**Problem statement**
Extend the forum thread on UK bankruptcy tourism for Irish debtors, carrying it on from the end of its final post.

**Document text**
══════
# Bankrupcy Tourism (to the  UK): Is this a realistic option for distressed RoI people?



## ajapale

Nermal said:


> They could reside in the UK for a short period of time and then declare bankruptcy, which would also cover their Irish debt.



How realistic is the UK bankruptcy tourism option for distressed RoI people?



*Bankruptcy in England could be attractive option - The Irish Times ..Subscription for full article.

*


> Wed 04 Apr 2009 Bankruptcy in England could be attractive option Legal experts say European insolvency legislation could lead to cross-border ‘bankruptcy tourism’, writes  *CAROLINE MADDEN*
> INSOLVENT IRISH individuals are  being advised to petition for bankruptcy in England as they could  potentially free themselves from debt after a year.


----------



## Guelder

*Re: Bankrupcy Tourism (to the  UK): Is this a realistic option for distressed RoI peo*

Could someone please post a link to the original thread you're discussing as I can't find it.

Many thanks!


----------



## GarBow

*Re: Bankrupcy Tourism (to the  UK): Is this a realistic option for distressed RoI peo*

The Germans seem to avail of the quick fix Here anyway.



> *'Bankruptcy tourists' exploit UK's lenient insolvency laws*
> 
> 
> French and Germans looking to use the speedier bankruptcy process available in the UK
> Written by Rachael Singh
> Accountancy Age, 20 Aug 2009
> Foreign nationals are travelling to the UK as ‘insolvency tourists’ seeking to become bankrupt under English law because procedures in Britain last 12 months instead of up to nine years on the continent.


----------



## maryb

Is it the same for Scotland? Can you be declared bankrupt in Scotland and your Irish debts (property loans) are included?


----------



## macflea

i assume if you had assets like a site to build on you would lose it .so tempting living in uk since losing job 3 years ago 70000 grand in debt , dont want to sell as on family farm tooo sore . but tempting i assume a lot of guys will do it as i see all my contractor friends getting caught for 1000s from developers, you really can see dispair in there faces ,owed money and out of work. you would to do it , but no support from gov to stop all big builders and rich crowd  doing it getting away scott free , protecting their wealth its these crowd in a few years with their hidden money buying up all cheap assets getting richer again , they did well in boom but will do even better in the recession


----------



## philcheetham

I am at my wits end. The amount of money I owe is ridiculous. Silly decision, losing income and just borrowing too much money.
══════
**Raw data**
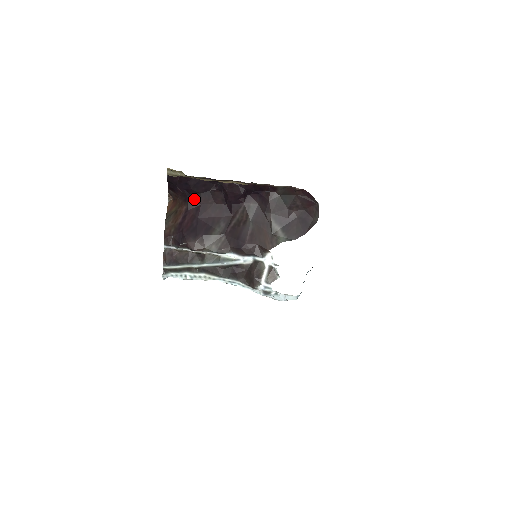
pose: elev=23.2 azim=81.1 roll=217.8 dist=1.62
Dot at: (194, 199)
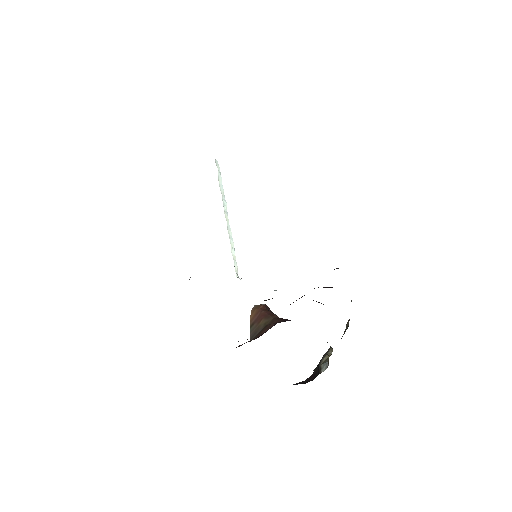
Dot at: occluded
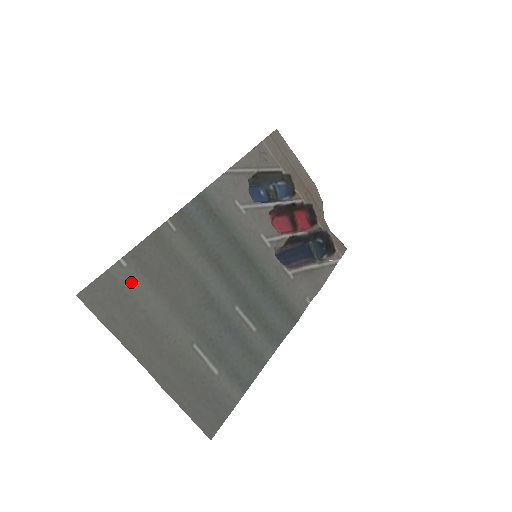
══════
**Reply to the task**
My situation: 

I owe the following:

2,ooo euro credit card
1,000euro overdraft
15,000 credit union loan (ends 3 years)

As well as this, i moved from the uk 5 years ago - i still owe in the uk

2,ooopounds overdraft
3,000 pounds bank loan (ends 2 years)

11,000 student loan (negotiated to 40euro a fortnight - struggling to pay)


My question is this. I am considering going back to the UK and declaring myself bankrupt. How do you go about this? 

- Does it take into consideration my irish debt level? 
- I do not own my house, my wife and her brother do. I pay the mortgage. Will they try and take away our home? 
- Do I have to live in the UK again to be able to do this? 


Any help would be appreciated. I am worried about losing my job, the mortgage is huge, I know people are in terrible situations but i just wanted some information about this. 


Thanks.


----------



## Time

You need an address in the UK. After that it is a few forms and a trip to see the judge.


----------



## philcheetham

Time said:


> You need an address in the UK. After that it is a few forms and a trip to see the judge.



Technically, i still am registered to my mothers address. 


Can people outline the route i would have to take - it is a serious consideration, unfortuantely. I see no other way out of my situation.


----------



## Bronte

One of the rules for UK bankruptcy is that you reside there. If you have a job in Ireland you cannot do this. 

Why on earth is the property you are paying for in your brother in law's name. That's very messy. As is the fact that you've run up debt in two jurisdictions.  You ought to do up the moneymakeover threat as your level of debt looks quite low compared to some that have been posted.  You have proved that you have a serious issue in relation to not learning from past mistakes on the debt front and that needs to be tackled.


----------



## Kev

philcheetham said:


> Technically, i still am registered to my mothers address.
> 
> Can people outline the route i would have to take - it is a serious consideration, unfortuantely. I see no other way out of my situation.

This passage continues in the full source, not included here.